(Beginning of Provided records)
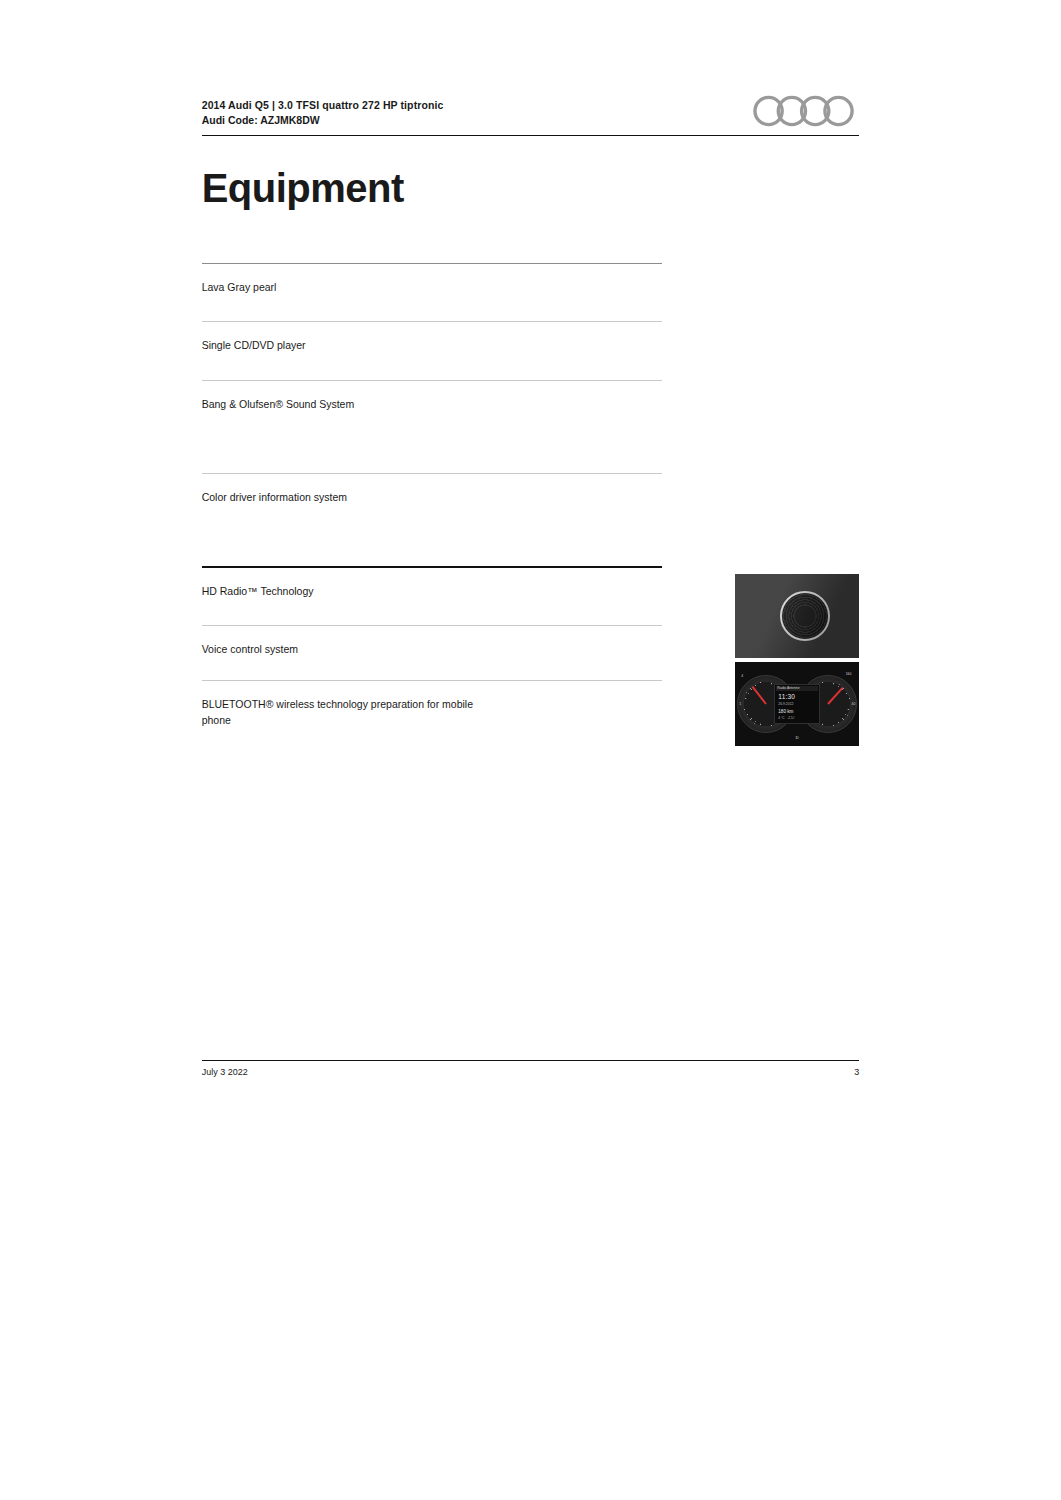2014 Audi Q5 | 3.0 TFSI quattro 272 HP tiptronic
Audi Code: AZJMK8DW
Equipment
Lava Gray pearl
Single CD/DVD player
Bang & Olufsen® Sound System
Color driver information system
HD Radio™ Technology
Voice control system
BLUETOOTH® wireless technology preparation for mobile
phone
4
1
160
40
Radio Antenne
11:30
26.9.2012
180 km
4 °C -2,5 l
D
July 3 2022 3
(End of Provided records)
■ Try it
Every entry above needs to be printed again exactly, with its pictures left out.

■ Task result
2014 Audi Q5 | 3.0 TFSI quattro 272 HP tiptronic
Audi Code: AZJMK8DW
Equipment
Lava Gray pearl
Single CD/DVD player
Bang & Olufsen® Sound System
Color driver information system
HD Radio™ Technology
Voice control system
BLUETOOTH® wireless technology preparation for mobile
phone
4
1
160
40
Radio Antenne
11:30
26.9.2012
180 km
4 °C -2,5 l
D
July 3 2022 3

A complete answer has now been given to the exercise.